__TASK TO CARRY OUT__. Could you report every line from the entries that includes the word "middle"?

__RECORDS TO USE__.

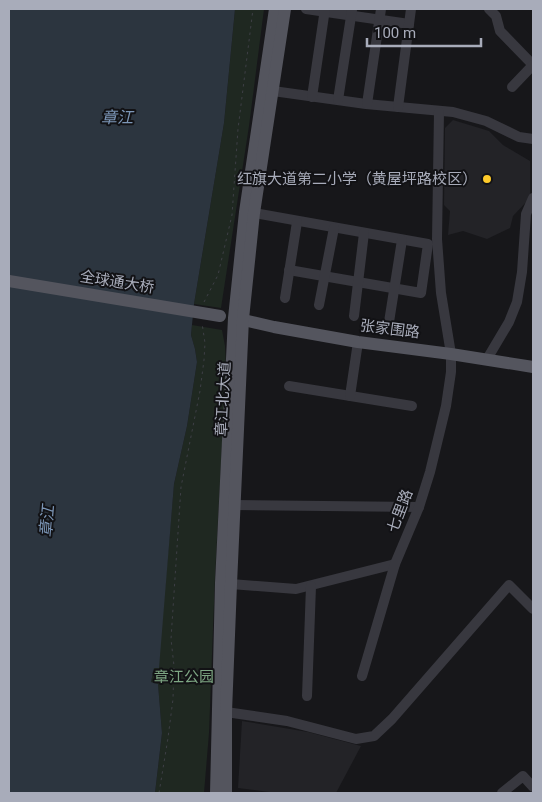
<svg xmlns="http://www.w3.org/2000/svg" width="542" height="802" font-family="Roboto,'Noto Sans SC',sans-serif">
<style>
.built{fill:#232327}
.green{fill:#1f2821}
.water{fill:#2c353f}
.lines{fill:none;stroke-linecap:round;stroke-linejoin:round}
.path{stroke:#3e3f46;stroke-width:1;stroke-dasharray:2.5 4;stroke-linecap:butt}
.minor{stroke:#38383f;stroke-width:10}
.major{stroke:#54555e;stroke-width:12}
.major-bridge{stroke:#54555e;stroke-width:12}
.poi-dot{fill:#ffcb2a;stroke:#121215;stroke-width:2}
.labels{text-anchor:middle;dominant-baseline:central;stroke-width:4;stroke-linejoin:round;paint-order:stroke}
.poi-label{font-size:15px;fill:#a8acba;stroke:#121215;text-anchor:end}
.street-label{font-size:15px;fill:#a8acba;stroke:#121215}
.park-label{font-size:15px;fill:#7ea784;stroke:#121215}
.water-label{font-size:16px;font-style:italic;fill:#7d97b8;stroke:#121215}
</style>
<rect width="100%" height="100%" fill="#17171a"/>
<g class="built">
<path d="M453 120 489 131 503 145 530 161V198L513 216 510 228 487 239 463 231 448 235 450 211 444 205 445 128Z"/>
<path d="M242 721 308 732 361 746 336 793H277L238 788Z"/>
</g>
<g class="green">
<path d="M235 9H264L249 126 221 308 194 304 224 123Z"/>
<path d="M192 325 222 330 225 346 226 368 215 576 209 733 204 793H155L162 733 158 685 151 682 154 667 158 668 174 484 187 426 197 362 195 349 191 335Z"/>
</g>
<path class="water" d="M9 9H235L224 123 194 304 191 335 195 349 197 362 187 426 174 484 159 668H154L151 682 158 684 162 733 155 793H9Z"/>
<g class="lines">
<g class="path">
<path d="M204 302 218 275 232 215 238 129 253 9"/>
<path d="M159 793 168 738 173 699 174 666 171 639 181 487 200 391 204 360 205 343 202 323"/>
</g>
<g class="minor">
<path d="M306 9 409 24"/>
<path d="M489 9 496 16 500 31 533 65"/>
<path d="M512 87 533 65"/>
<path d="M273 91 366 104 453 112 486 121 519 137 533 139"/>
<path d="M312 97 325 9"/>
<path d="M338 100 352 10"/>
<path d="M367 104 381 9"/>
<path d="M398 107 411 9"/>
<path d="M254 213 428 244 421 293 289 270"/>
<path d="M285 298 297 222"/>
<path d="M319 305 334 228"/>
<path d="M354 316 364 233"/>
<path d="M389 322 402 240"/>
<path d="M487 359 509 322 517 302 522 272 526 214 533 198"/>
<path d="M289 386 412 406"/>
<path d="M350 396 358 342"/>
<path d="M234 505 419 507"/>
<path d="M231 584 296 589 395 564"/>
<path d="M362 676 395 564 419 507 430 472 446 406 451 372V354L441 293 437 239 439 112"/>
<path d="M307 696 311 586"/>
<path d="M226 712 287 721 356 739 374 736 392 719 509 585 533 609"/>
<path d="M502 793 523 776 533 787"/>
</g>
<g class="major">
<path d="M235 318 274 327 358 342 451 354 533 367"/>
<path d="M216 793 221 583 234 318 245 212 275 9"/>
<path d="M226 793V712L231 584 243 319 254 213 285 9"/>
</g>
<path class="major-bridge" d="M9 281 220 316"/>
</g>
<circle class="poi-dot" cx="487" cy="179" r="5"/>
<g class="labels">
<g class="poi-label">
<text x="477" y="179">红旗大道第二小学（黄屋坪路校区）</text>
</g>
<g class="street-label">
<text transform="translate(117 282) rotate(9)">全球通大桥</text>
<text transform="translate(390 329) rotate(7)">张家围路</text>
<text transform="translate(223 399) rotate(-87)">章江北大道</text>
<text transform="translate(400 511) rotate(-69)">七里路</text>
</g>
<g class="park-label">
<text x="184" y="677">章江公园</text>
</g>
<g class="water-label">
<text x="117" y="117">章江</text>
<text transform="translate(47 521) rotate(-85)">章江</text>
</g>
</g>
<rect width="542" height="802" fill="none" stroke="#a8acba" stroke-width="20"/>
<path d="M367 38v8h114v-8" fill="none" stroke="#a8acba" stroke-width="2.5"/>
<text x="374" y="38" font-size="15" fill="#a8acba" stroke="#121215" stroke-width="4" paint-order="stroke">100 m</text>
</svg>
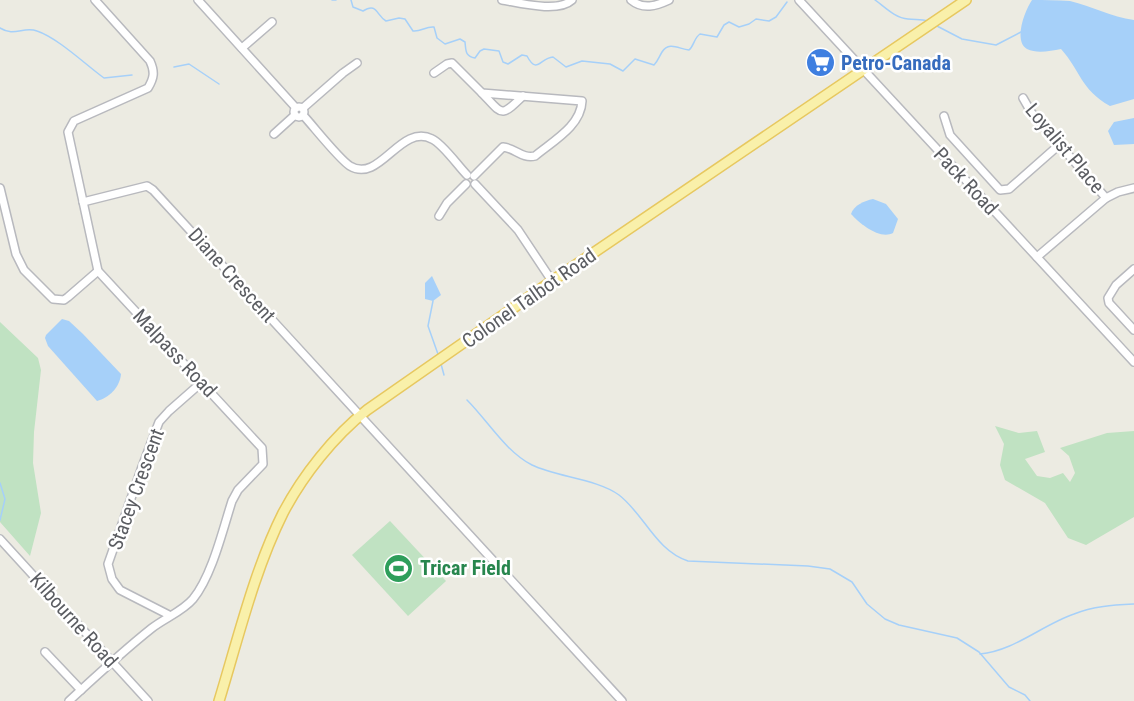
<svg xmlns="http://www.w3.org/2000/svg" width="1134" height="701" viewBox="0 0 1134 701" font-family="'Roboto Condensed',sans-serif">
<rect width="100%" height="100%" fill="#ecebe2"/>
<!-- green -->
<g fill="#c0e2c2">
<path d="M0,322L38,358L41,370L34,432L33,463L41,513L30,556L0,522Z"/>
<path d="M995,426L1019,433L1037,431L1045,452L1025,459L1037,476L1050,478L1063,473L1070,482L1075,473L1069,456L1060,448L1107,433L1134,431V517L1086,545L1068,538L1045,503L1005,480L1000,465L1004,444Z"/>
<path d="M390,521L446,581L408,616L352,555Z"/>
</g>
<!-- water -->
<g fill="#a6d0f9">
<path d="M1032,0C1044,0 1058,0 1070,1C1092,6 1111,17 1134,20V99L1110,106C1081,90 1080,70 1061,49C1050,51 1037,54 1027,49C1013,41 1025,10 1032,0Z"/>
<path d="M1134,118V144L1114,145L1108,131L1114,122Z"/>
<path d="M873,199L886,204L898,219L893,233C880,240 860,224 851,214C854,205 864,201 873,199Z"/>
<path d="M432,276L441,295L433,301L425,299V283Z"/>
<path d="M62,319L69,321L83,334L121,374C120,387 109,398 97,401L48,346L45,338L46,335Z"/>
</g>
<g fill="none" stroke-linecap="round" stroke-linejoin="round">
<!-- stream -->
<g stroke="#a6d0f9" stroke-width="1.5">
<path d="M332,0H336"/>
<path d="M351,0L353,7L363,11C377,2 376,15 386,21L399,18L405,19L413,31C421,32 426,26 434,27L437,38L445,44L460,39L465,42C466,51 465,56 475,58L480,51L484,49L499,51L503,62L508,64L522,55L527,56C537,75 540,58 553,57L566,67L582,61L610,64L623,71L635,59L654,65C658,61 659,57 662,52C669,41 679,49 689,50C694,46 694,38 700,34L717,37L724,25L729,22L739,27L749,24L756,19L769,21L776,17L787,2"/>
<path d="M875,0C885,7 895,18 908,19C915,20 921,19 928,21"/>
<path d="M935,25L962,39L996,45L1021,32"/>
<path d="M0,28C14,37 24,26 37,31C58,38 86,65 104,78L132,75"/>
<path d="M174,67L189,64L219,84"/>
<path d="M433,301L428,326L439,357"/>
<path d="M441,364L444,375"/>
<path d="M467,400C488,421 506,452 532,465C557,477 597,479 619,495C644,514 656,551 688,561L808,566L830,569L852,582L867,604L885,619L899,625L957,638L979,652L1009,687L1025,695L1030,701"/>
<path d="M0,483L5,499L0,520"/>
<path d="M980,654C1014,651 1042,625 1074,614C1093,606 1114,605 1134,604"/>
</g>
<defs>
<g id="minor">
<path d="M198,0L296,108"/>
<path d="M502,0C520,3 558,13 572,0"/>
<path d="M631,0C643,10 656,6 669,0"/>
<path d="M799,0L1134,362"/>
<path d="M242,48L272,22"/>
<path d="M434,73L447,64L452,63L482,93L582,101C581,126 553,141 535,156C522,159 515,148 503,147L474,176"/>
<path d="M482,93C503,115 500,118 523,96"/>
<path d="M1023,98L1031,112L1106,198"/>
<circle cx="299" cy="112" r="5"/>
<path d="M303,108L343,73L357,63"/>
<path d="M303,115C314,127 339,159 350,166C380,184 400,123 432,139C443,144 458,166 467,175"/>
<path d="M944,116L950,135L1000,190L1009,189L1059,145"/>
<path d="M274,134L295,115"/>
<path d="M475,184L518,230L552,281"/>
<path d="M0,188L16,254L24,270L53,299L64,300L68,297L98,271"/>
<path d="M83,202L147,186L153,190L622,701"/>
<path d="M439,216L447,203L466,184"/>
<path d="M1037,257L1106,198L1118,192L1134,188"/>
<path d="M1134,269L1116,285L1108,298L1109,303L1134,330"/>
<path d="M0,539L148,701"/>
<path d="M169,615L120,590L112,579L108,564L142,467L159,422L169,411L202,382"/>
<path d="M45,652L81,690"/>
<path d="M69,701C96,676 123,651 152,628C165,618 183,611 193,599C212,576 223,529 232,501L238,490L263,464L262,448L98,271L68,132L74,121L148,88C154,78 155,72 150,61L95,0"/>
</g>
<path id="major" d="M219,701C238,639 254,571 283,513C303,475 334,436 367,410L552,281L966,0"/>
</defs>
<!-- minor casing -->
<use href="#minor" stroke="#b8b9be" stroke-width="10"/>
<!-- major casing -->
<use href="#major" stroke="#e7c860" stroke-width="12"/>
<!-- minor -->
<use href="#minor" stroke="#fff" stroke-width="7"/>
<!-- major -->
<use href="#major" stroke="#f9f0aa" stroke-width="9"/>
</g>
<!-- icons -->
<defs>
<symbol id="supermarket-disc" viewBox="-11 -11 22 22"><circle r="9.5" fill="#3f7fe0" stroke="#fff"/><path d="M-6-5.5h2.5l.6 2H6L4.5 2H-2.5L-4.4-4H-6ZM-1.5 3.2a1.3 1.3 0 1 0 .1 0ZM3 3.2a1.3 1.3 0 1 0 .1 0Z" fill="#fff"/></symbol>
<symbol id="stadium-disc" viewBox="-11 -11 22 22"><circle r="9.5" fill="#2e9e5b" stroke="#fff"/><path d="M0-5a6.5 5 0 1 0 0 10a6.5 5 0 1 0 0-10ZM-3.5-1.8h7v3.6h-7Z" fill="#fff"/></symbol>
</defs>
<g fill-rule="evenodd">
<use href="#supermarket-disc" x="804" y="46" width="33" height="33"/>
<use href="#stadium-disc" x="382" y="552" width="33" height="33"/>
</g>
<g text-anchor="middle" stroke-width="5" stroke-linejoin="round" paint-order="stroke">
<!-- shop labels -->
<g font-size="20" font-weight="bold" fill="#366cbe" stroke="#fff" text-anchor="start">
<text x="841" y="70">Petro-Canada</text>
</g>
<!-- street labels -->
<g font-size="20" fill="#5b5d62" stroke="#fff">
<text transform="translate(1065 148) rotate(50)" y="7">Loyalist Place</text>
<text transform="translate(966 181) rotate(47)" y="7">Pack Road</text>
<text transform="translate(232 275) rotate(48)" y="7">Diane Crescent</text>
<text transform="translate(529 298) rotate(-35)" y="7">Colonel Talbot Road</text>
<text transform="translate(175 353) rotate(47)" y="7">Malpass Road</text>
<text transform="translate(136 489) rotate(-70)" y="7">Stacey Crescent</text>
<text transform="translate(74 620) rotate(48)" y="7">Kilbourne Road</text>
</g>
<!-- leisure labels -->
<g font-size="20" font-weight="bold" fill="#27864d" stroke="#fff" text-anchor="start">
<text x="420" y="575">Tricar Field</text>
</g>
</g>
</svg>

__SOLUTION TO THIS PROBLEM__.
.labels{text-anchor:middle;dominant-baseline:central;stroke-width:4;stroke-linejoin:round;paint-order:stroke}
<g text-anchor="middle" stroke-width="5" stroke-linejoin="round" paint-order="stroke">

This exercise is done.